Dataset records
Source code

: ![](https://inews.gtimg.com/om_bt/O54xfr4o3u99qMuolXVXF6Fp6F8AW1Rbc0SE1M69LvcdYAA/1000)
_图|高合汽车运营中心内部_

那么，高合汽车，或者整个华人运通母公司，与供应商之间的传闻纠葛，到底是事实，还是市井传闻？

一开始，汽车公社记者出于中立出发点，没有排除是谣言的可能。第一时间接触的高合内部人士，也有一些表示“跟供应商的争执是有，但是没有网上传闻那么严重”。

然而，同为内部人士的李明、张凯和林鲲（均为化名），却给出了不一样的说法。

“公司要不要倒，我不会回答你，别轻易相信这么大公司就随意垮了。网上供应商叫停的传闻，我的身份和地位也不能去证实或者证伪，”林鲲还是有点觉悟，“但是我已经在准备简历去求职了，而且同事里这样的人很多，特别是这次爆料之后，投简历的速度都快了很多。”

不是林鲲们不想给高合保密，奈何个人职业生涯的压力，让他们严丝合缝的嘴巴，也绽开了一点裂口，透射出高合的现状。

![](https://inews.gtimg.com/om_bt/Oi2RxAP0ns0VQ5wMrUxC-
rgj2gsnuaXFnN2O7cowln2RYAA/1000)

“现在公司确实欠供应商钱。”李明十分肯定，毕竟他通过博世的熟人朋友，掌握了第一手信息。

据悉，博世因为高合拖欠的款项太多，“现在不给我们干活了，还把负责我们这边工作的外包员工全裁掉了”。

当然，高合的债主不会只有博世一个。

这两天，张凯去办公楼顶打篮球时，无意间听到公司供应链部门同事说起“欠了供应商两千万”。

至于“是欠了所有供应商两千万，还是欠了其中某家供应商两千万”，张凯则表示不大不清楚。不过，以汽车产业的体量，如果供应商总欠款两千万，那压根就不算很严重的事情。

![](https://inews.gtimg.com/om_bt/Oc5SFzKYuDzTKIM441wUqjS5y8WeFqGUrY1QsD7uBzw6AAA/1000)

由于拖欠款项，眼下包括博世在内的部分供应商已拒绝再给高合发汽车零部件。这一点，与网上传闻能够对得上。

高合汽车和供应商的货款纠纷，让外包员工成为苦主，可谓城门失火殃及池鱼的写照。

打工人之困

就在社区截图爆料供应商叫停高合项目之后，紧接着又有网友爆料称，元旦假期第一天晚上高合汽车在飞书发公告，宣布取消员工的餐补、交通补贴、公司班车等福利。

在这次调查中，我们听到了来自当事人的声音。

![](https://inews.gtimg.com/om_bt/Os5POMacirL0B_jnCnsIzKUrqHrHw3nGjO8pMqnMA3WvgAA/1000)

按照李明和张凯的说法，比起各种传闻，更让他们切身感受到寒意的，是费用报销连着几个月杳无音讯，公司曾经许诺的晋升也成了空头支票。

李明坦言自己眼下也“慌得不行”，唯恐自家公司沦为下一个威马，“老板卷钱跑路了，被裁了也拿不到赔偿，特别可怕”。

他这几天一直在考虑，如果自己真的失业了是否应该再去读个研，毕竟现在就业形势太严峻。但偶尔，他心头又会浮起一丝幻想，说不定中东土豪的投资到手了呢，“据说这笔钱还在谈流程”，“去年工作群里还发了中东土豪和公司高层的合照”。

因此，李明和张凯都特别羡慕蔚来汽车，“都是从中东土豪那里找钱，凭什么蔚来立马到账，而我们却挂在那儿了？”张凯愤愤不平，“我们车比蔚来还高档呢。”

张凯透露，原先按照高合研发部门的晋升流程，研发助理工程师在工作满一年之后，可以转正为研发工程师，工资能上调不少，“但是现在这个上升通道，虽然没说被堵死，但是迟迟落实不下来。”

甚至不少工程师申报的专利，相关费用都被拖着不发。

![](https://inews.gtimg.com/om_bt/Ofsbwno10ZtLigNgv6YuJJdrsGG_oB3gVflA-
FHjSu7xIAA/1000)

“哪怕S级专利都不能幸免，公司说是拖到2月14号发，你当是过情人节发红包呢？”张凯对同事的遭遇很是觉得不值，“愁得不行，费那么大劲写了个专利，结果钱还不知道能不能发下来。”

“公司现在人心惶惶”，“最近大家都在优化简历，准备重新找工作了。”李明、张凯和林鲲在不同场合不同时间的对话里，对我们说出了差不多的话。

▸ **Task to complete**:
Reproduce every line from the one containing "就在社区截图爆料供应商叫停高" down to the end of the data, including both the first and the last line.

▸ **Task output**:
就在社区截图爆料供应商叫停高合项目之后，紧接着又有网友爆料称，元旦假期第一天晚上高合汽车在飞书发公告，宣布取消员工的餐补、交通补贴、公司班车等福利。

在这次调查中，我们听到了来自当事人的声音。

![](https://inews.gtimg.com/om_bt/Os5POMacirL0B_jnCnsIzKUrqHrHw3nGjO8pMqnMA3WvgAA/1000)

按照李明和张凯的说法，比起各种传闻，更让他们切身感受到寒意的，是费用报销连着几个月杳无音讯，公司曾经许诺的晋升也成了空头支票。

李明坦言自己眼下也“慌得不行”，唯恐自家公司沦为下一个威马，“老板卷钱跑路了，被裁了也拿不到赔偿，特别可怕”。

他这几天一直在考虑，如果自己真的失业了是否应该再去读个研，毕竟现在就业形势太严峻。但偶尔，他心头又会浮起一丝幻想，说不定中东土豪的投资到手了呢，“据说这笔钱还在谈流程”，“去年工作群里还发了中东土豪和公司高层的合照”。

因此，李明和张凯都特别羡慕蔚来汽车，“都是从中东土豪那里找钱，凭什么蔚来立马到账，而我们却挂在那儿了？”张凯愤愤不平，“我们车比蔚来还高档呢。”

张凯透露，原先按照高合研发部门的晋升流程，研发助理工程师在工作满一年之后，可以转正为研发工程师，工资能上调不少，“但是现在这个上升通道，虽然没说被堵死，但是迟迟落实不下来。”

甚至不少工程师申报的专利，相关费用都被拖着不发。

![](https://inews.gtimg.com/om_bt/Ofsbwno10ZtLigNgv6YuJJdrsGG_oB3gVflA-
FHjSu7xIAA/1000)

“哪怕S级专利都不能幸免，公司说是拖到2月14号发，你当是过情人节发红包呢？”张凯对同事的遭遇很是觉得不值，“愁得不行，费那么大劲写了个专利，结果钱还不知道能不能发下来。”

“公司现在人心惶惶”，“最近大家都在优化简历，准备重新找工作了。”李明、张凯和林鲲在不同场合不同时间的对话里，对我们说出了差不多的话。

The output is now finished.